From the Guidelines
Controlled interrupted time series is a quasi-experimental study design that evaluates the impact of an intervention by comparing trends before and after implementation, using a control group to account for external factors and time trends. This approach is particularly useful in situations where randomization is not feasible or ethically not acceptable, as noted in a 2020 study published in Clinical Microbiology and Infection 1. The design involves collecting multiple observations over time, with clear pre-intervention and post-intervention periods, allowing researchers to assess whether the intervention caused a significant change in the outcome of interest beyond what would have occurred naturally.

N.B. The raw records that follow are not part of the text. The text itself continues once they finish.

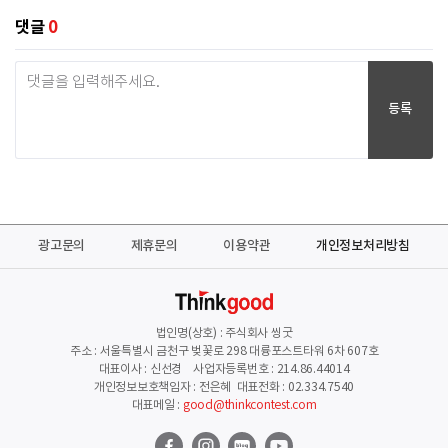
댓글
0
등록
광고문의
제휴문의
이용약관
개인정보처리방침
법인명(상호) : 주식회사 씽굿
주소 : 서울특별시 금천구 벚꽃로 298 대륭포스트타워 6차 607호
대표이사 : 신선경 사업자등록번호 : 214.86.44014
개인정보보호책임자 : 전은혜 대표전화 : 02.334.7540
대표메일 :
good@thinkcontest.com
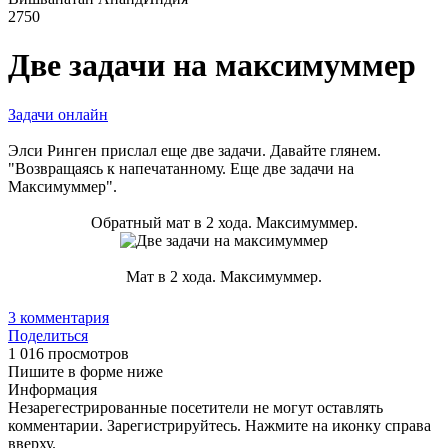
2750
Две задачи на максимуммер
Задачи онлайн
Элси Ринген прислал еще две задачи. Давайте глянем.
"Возвращаясь к напечатанному. Еще две задачи на
Максимуммер".
Обратный мат в 2 хода. Максимуммер.
Мат в 2 хода. Максимуммер.
3
комментария
Поделиться
1 016 просмотров
Пишите в форме ниже
Информация
Незарегестрированные посетители не могут оставлять
комментарии. Зарегистрируйтесь. Нажмите на иконку справа
вверху.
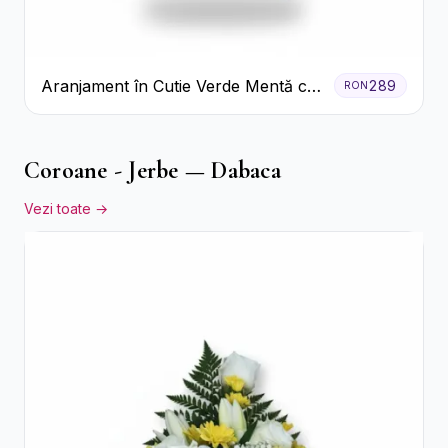
Aranjament în Cutie Verde Mentă cu
289
RON
Trandafiri și Alstroemeria
Coroane - Jerbe — Dabaca
Vezi toate →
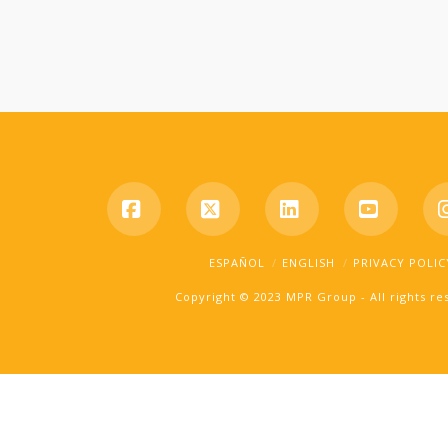
Facebook
X
LinkedIn
YouTub
ESPAÑOL
ENGLISH
PRIVACY POLIC
Copyright © 2023 MPR Group - All rights r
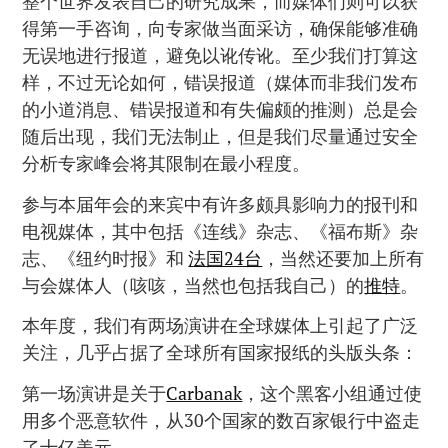
整个世界发表自己的研究成果，而媒体们则可以获
得第一手咨询，向专家做当面采访，确保能够准确
无误地进行报道，避免以讹传讹。至少我们打算这
样，不过无论如何，错误报道（媒体而非我们发布
的小道消息、错误报道和有失偏颇的推测）总是会
随后出现，我们无法制止，但是我们尽量通过安全
分析专家峰会将其限制在最小程度。
参与本届年会的来宾中有许多颇具影响力的报刊和
电视媒体，其中包括《连线》杂志、《福布斯》杂
志、《纽约时报》和
法国24台
，当然还要加上所有
与会媒体人（咳咳，当然也包括我自己）的
推特
。
本年度，我们有两场演讲在全球媒体上引起了广泛
关注，几乎占据了全球所有国家报纸的头版头条：
第一场演讲是关于
Carbanak
，这个黑客小组通过使
用多个恶意软件，从30个国家的数百家银行中盗走
了十亿美元。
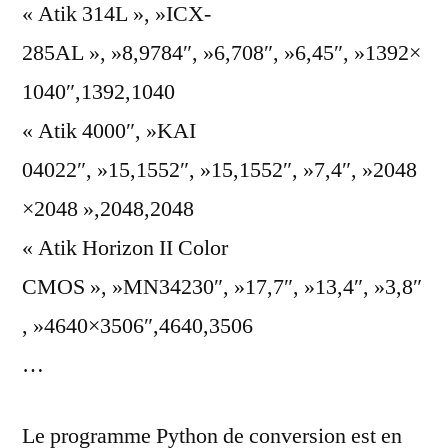
« Atik 314L », »ICX-
285AL », »8,9784″, »6,708″, »6,45″, »1392×
1040″,1392,1040
« Atik 4000″, »KAI
04022″, »15,1552″, »15,1552″, »7,4″, »2048
×2048 »,2048,2048
« Atik Horizon II Color
CMOS », »MN34230″, »17,7″, »13,4″, »3,8″
, »4640×3506″,4640,3506
…
Le programme Python de conversion est en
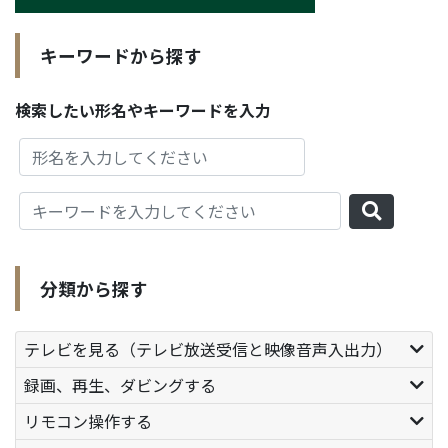
キーワードから探す
検索したい形名やキーワードを入力
分類から探す
テレビを見る（テレビ放送受信と映像音声入出力）
録画、再生、ダビングする
リモコン操作する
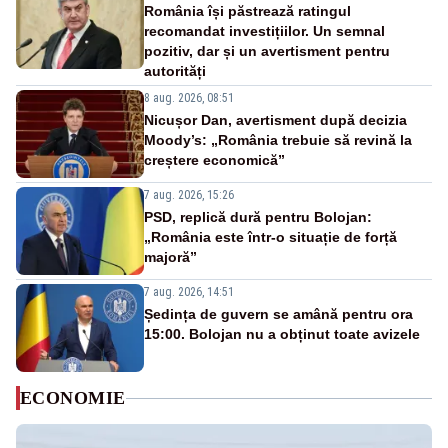
România își păstrează ratingul
recomandat investițiilor. Un semnal
pozitiv, dar și un avertisment pentru
autorități
8 aug. 2026, 08:51
Nicușor Dan, avertisment după decizia
Moody’s: „România trebuie să revină la
creștere economică”
7 aug. 2026, 15:26
PSD, replică dură pentru Bolojan:
„România este într-o situație de forță
majoră”
7 aug. 2026, 14:51
Ședința de guvern se amână pentru ora
15:00. Bolojan nu a obținut toate avizele
ECONOMIE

Key characteristics of controlled interrupted time series include:
- Use of a control group that did not receive the intervention to account for external factors
- Collection of multiple observations over time, with clear pre-intervention and post-intervention periods
- Analysis that accounts for time trends, such as segmented regression analysis and adjustment for autocorrelation
- Reporting of immediate effects on outcome and trends before and after the implementation, and assessment of whether trends are non-linear, as recommended by the working group in the 2020 study 1
The controlled interrupted time series design is valuable in health services research and policy evaluation because it can establish causality more convincingly than simple pre-post comparisons by controlling for secular trends, seasonal patterns, and other confounding factors that might affect outcomes over time. For example, if studying the effect of a new hospital policy on infection rates, researchers would collect infection data for several time points before and after implementation at both the hospital implementing the change (intervention group) and similar hospitals not implementing it (control group), as described in the 2020 study 1.
From the Research
Definition of Controlled Interrupted Time Series
- Controlled interrupted time series is a quasi-experimental design that involves a before-after comparison within a single population, as well as a comparison with a control group 2.
- This design is used to evaluate the impact of interventions or programs implemented in healthcare settings, and can help to minimize potential confounding from simultaneous events 2.
Strengths and Limitations
- The controlled interrupted time series design has the advantage of limiting selection bias and confounding due to between-group differences 2.
- However, it requires careful consideration of potential confounding events and the choice of control group, as different controls can have associated strengths and limitations 2.
- The design can be used to evaluate outcomes using population-level data, and can provide clear graphical presentation of results 3.
- Limitations include the need for a minimum of 8 time periods before and 8 after an intervention to evaluate changes statistically, and difficulty in analyzing the independent impact of separate components of a program that are implemented close together in time 3.
Types of Controls
- A range of different types of controls can be used with interrupted time series designs, including synthetic controls 4.
- Synthetic control methodology is a data-driven technique for deriving a control series from a pool of unexposed populations, and can be used to strengthen an interrupted time series design 4.
- However, the use of synthetic controls may not always nullify important threats to validity nor improve causal inference 4.
Statistical Methods
- Multiple statistical methods are available to analyze data from interrupted time series studies, including segmented linear regression 5.
- The choice of statistical method can importantly affect the level and slope change point estimates, their standard errors, width of confidence intervals and p-values 6.
- Pre-specification of the statistical method is encouraged, and naive conclusions based on statistical significance should be avoided 6.